To be sure, Pelosi should have taken action against U.S. torture policies as soon as she was briefed on them. And she’s now paying the price for being too politically cowardly—or opportunistic—to address this issue head-on when the Post broke the story back in 2007. But it’s disingenuous for the press and Pelosi’s political rivals to feign outrage over what Pelosi knew and when. What did they know and when? Assuming they read the news, why didn’t they make an issue of this back in 2007?

One politician did make an issue of the Post story at the time. Cindy Sheehan, the Peace Mom, ran a quixotic campaign against Pelosi for her House seat last year, and garnered 16 percent of the vote and very little press. Key to her electoral strategy was capitalizing on liberal outrage—surprisingly tepid outrage, it turned out—over what Pelosi knew. She even called for Pelosi to be stripped of her leadership post over the news. “I was appalled and really saddened,” Sheehan told me at the time. “We can’t be represented by a person like this.”

Seventy two percent of San Francisco voters thought otherwise.

With Sheehan’s failed challenge in mind, it’s hard to put credence in today’s New York Times story on Pelosi’s political fate, which quotes Bay Area resident Delphine Langille of San Ramon: “I’m very skeptical of what she’s saying, Langille told the Times on the steps of San Francisco City Hall, “and when she goes to get re-elected, this could really damage her credibility.” Yeah right. There’s simply no way a Republican could ever mount a viable challenge in San Francisco, no way the Democratic establishment would ever try, and no way–as we’ve seen–that a third party outsider will take her down.

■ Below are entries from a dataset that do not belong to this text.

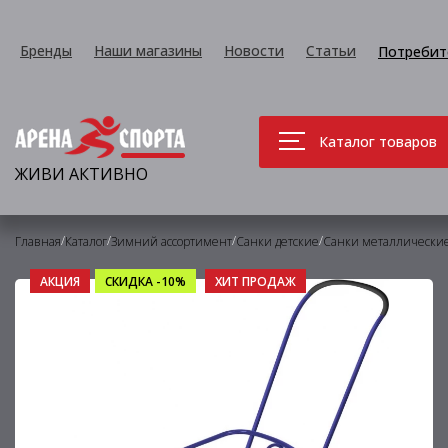
Бренды
Наши магазины
Новости
Статьи
Потребит
Каталог товаров
ЖИВИ АКТИВНО
/
/
/
/
Главная
Каталог
Зимний ассортимент
Санки детские
Санки металлически
АКЦИЯ
СКИДКА -10%
ХИТ ПРОДАЖ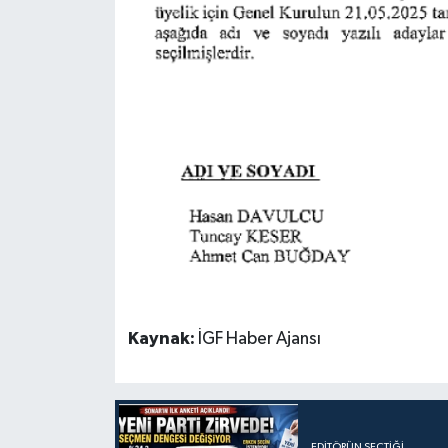
Kaynak:
İGF Haber Ajansı
EDITÖRÜN SEÇTIĞI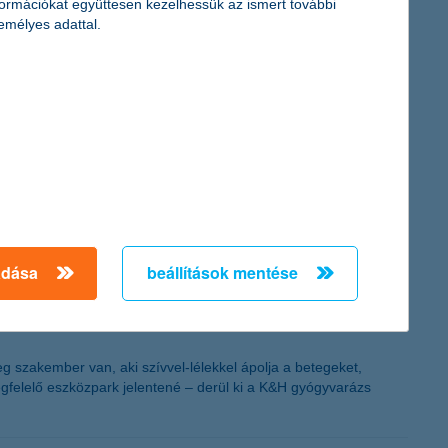
formációkat együttesen kezelhessük az ismert további
emélyes adattal.
 nem lehet kérdés. A vállalatoknak a magas szintű biztonsági
sok ezekre is veszélyt jelenthetnek – hívják fel a figyelmet a K&H
erhekkel kapcsolatos álláspont javult számottevően, miközben
or várakozásai is a pozitív tartományban van.
adása
beállítások mentése
 szakember van, aki szívvel-lélekkel ápolja a betegeket,
egfelelő eszközpark jelentené – derül ki a K&H gyógyvarázs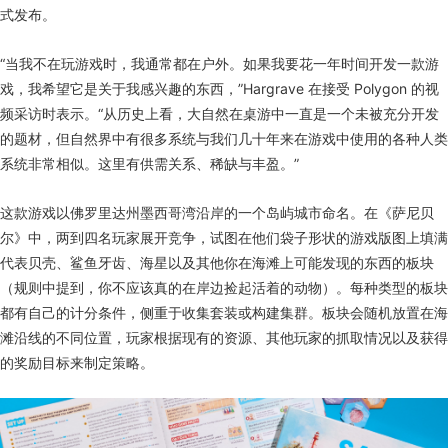
式发布。
“当我不在玩游戏时，我通常都在户外。如果我要花一年时间开发一款游
戏，我希望它是关于我感兴趣的东西，”Hargrave 在接受 Polygon 的视
频采访时表示。“从历史上看，大自然在桌游中一直是一个未被充分开发
的题材，但自然界中有很多系统与我们几十年来在游戏中使用的各种人类
系统非常相似。这里有供需关系、稀缺与丰盈。”
这款游戏以佛罗里达州墨西哥湾沿岸的一个岛屿城市命名。在《萨尼贝
尔》中，两到四名玩家展开竞争，试图在他们袋子形状的游戏版图上填满
代表贝壳、鲨鱼牙齿、海星以及其他你在海滩上可能发现的东西的板块
（规则中提到，你不应该真的在岸边捡起活着的动物）。每种类型的板块
都有自己的计分条件，侧重于收集套装或构建集群。板块会随机放置在海
滩沿线的不同位置，玩家根据现有的资源、其他玩家的抓取情况以及获得
的奖励目标来制定策略。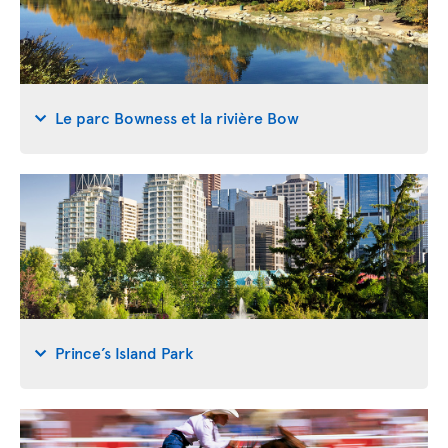
Le parc Bowness et la rivière Bow
Prince’s Island Park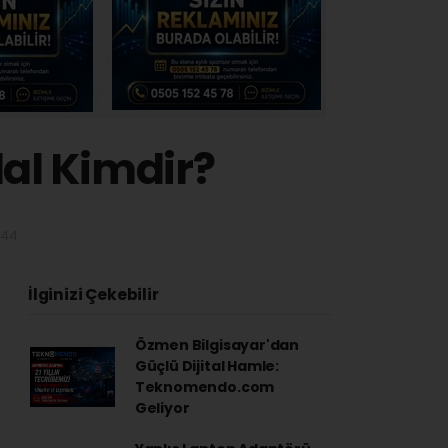
dal Kimdir?
:44
İlginizi Çekebilir
Özmen Bilgisayar'dan
Güçlü Dijital Hamle:
Teknomendo.com
Geliyor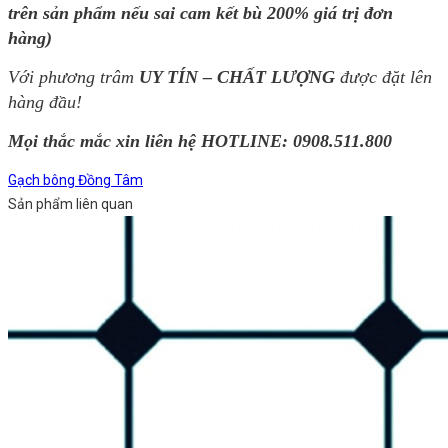
trên sản phẩm nếu sai cam kết bù 200% giá trị đơn
hàng)
Với phương trâm
UY TÍN – CHẤT LƯỢNG
được đặt lên
hàng đầu!
Mọi thắc mắc xin liên hệ HOTLINE: 0908.511.800
Gạch bông Đồng Tâm
Sản phẩm liên quan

Politics is morally mushy business. The political climate was clearly more pro-torture back in 2002 than it is now. A braver politician might have spoken out sooner, but also might not have risen to the Speaker post. The interesting thing about San Franciscans is that they are politically sophisticated enough to entertain a race like Sheehan’s while also voting for a pragmatist like Pelosi. And they can certainly distinguish between the moral clarity—or absolutism—of someone like Sheehan, and the immoral opportunism of liberal-come-lately Republicans. Let’s hope the press and the rest of the nation eventually figure this out too.